City mulling options for downtown park project

0

City officials are looking at three different design options for construction of a new park in downtown Seymour.

Which one the Seymour Redevelopment Commission chooses will depend on how much money the board wants to invest.

Greg Martz with GM Development Companies made a presentation last week to the commission updating members on progress the company has made in the last month to secure the property and finance the project.

“We started the due diligence process on this site and have done a lot of research with existing surveys that have been done over the past four or five years,” Martz said. “We found no obstacles … for this project.”

The three design options represent “good, better and best” and have different budgets, Martz said.

“But keep in mind any option is on the table,” he said. “It could very easily become a blend of these three options.”

The “best” design is estimated to cost $3.41 million, which includes land acquisition, construction and soft costs, and is the closest to what HWC Engineering first proposed for the park in 2012 before the project stalled.

Public surveys went out and were completed by hundreds of residents to help guide the design and choose features to be included, such as a pavilion, restrooms, a circular turnaround for vehicle traffic, a walking trail and screening and fencing to keep people from walking on the railroad tracks.

Option B’s estimated budget is $2.9 million, and Option C is $2.3 million.

“We found some value engineering ideas for the other two concepts to lower the costs,” Martz said.

Cory Daly with Indianapolis-based HWC Engineering served as project manager for the park project and continues to be involved. He walked the commission through the three designs.
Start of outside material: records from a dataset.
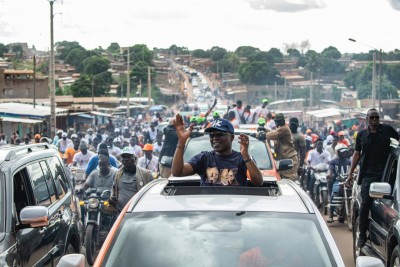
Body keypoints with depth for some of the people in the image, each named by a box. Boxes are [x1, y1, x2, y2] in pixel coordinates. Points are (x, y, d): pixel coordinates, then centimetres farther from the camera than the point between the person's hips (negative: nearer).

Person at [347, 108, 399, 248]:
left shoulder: (387, 129, 5)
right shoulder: (362, 135, 10)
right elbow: (357, 154, 14)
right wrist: (350, 173, 10)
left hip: (384, 174, 0)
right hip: (368, 175, 0)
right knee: (365, 204, -5)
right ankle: (362, 235, 3)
Although Option C is the least expensive of the three, it lacks some of the key features Seymour Mayor Craig Luedeman has said he wants to see, most notably the pavilion and restrooms. It also doesn’t include as much landscaping as the other two designs, and signage would be reduced or eliminated. A circular turnaround drive also would not be included in Option B or C.
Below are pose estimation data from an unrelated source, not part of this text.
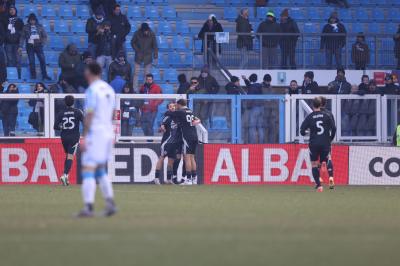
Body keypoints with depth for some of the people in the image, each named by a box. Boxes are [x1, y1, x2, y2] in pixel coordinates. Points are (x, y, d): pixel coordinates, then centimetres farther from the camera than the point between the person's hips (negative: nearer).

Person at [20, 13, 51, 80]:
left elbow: (45, 36, 9)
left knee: (42, 60, -7)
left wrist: (42, 43, -6)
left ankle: (44, 75, -2)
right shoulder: (26, 27, 5)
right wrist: (20, 46, -2)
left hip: (38, 46, 0)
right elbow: (22, 37, 5)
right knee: (31, 62, -1)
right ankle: (33, 76, 6)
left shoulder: (40, 26, 6)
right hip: (30, 46, 0)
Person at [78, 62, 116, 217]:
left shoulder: (92, 90, -12)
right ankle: (110, 203, 10)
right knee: (101, 170, 18)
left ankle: (89, 207, -14)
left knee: (88, 170, -8)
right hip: (108, 133, 8)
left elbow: (89, 115, -17)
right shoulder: (109, 89, 13)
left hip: (95, 133, -8)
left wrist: (84, 137, -16)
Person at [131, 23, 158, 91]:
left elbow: (155, 46, -5)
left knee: (147, 74, 4)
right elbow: (133, 43, 2)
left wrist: (155, 57, -5)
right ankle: (134, 89, 9)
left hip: (148, 56, 0)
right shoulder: (137, 33, -13)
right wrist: (137, 50, -10)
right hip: (138, 56, 0)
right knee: (136, 73, 1)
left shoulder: (151, 34, -13)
“One of the original intents of this project was to make this a really nice, inviting gateway and focal point for the city,” Daly said. “With this option, you would have a very nice, bare-bones site from which you can build from down the road.”

It would still be an open green space people could enjoy, he added, with the capability of serving as a new location for the Seymour Area Farmers Market and overflow for Seymour Oktoberfest and other downtown events.

Option B would include a pavilion structure and restrooms to host concerts that also could be rented for weddings and other outdoor events.

The design of the pavilion, though, would have to change significantly from Option A to meet budget requirements, Daly said.

Commissioner Mark Dennis voiced his concerns that there wouldn’t be enough parking, especially for events.

Daly said there would be around 60 parking spaces added in the new park.

Commissioner John Reinhart suggested a pedestrian crosswalk be built to connect the B&O Parking Lot on the north side of the CSX rail line to the new park, providing more free public parking.

Daly said it’s unlikely CSX would allow a crossing to be installed on their right of way; however, the walking trail does extend to the crossing on Broadway Street to the east.

The project is a unique public/private partnership where Indianapolis-based GM Development Companies is working to purchase the vacant rail lot downtown where the CSX and Louisville and Indiana rail lines meet and develop the park. The city has been unable to purchase the property on its own from owner Dick Elmore of Seymour.

“We were just recently able to get the site under contract,” Martz said.

Once the park is completed, the city would then buy it from GM Development Companies using tax increment financing revenue. That source of funding is generated by the city capturing a portion of property taxes from new development within the TIF district for a designated amount of time. The money is controlled by the redevelopment commission.

Local tax revenue from residential property taxes will not be used to fund the park, meaning the project won’t increase the city’s tax rate.